── Dataset extract ──

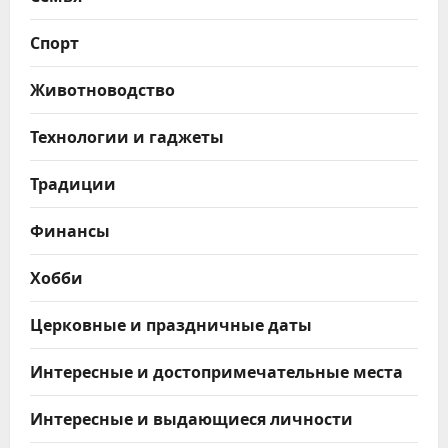
Спорт
Животноводство
Технологии и гаджеты
Традиции
Финансы
Хобби
Церковные и праздничные даты
Интересные и достопримечательные места
Интересные и выдающиеся личности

───

## Work request
Pull out every row above that contains the word "Интересные", treating uppercase and lowercase letters as different.

## Exercise answer
Интересные и достопримечательные места
Интересные и выдающиеся личности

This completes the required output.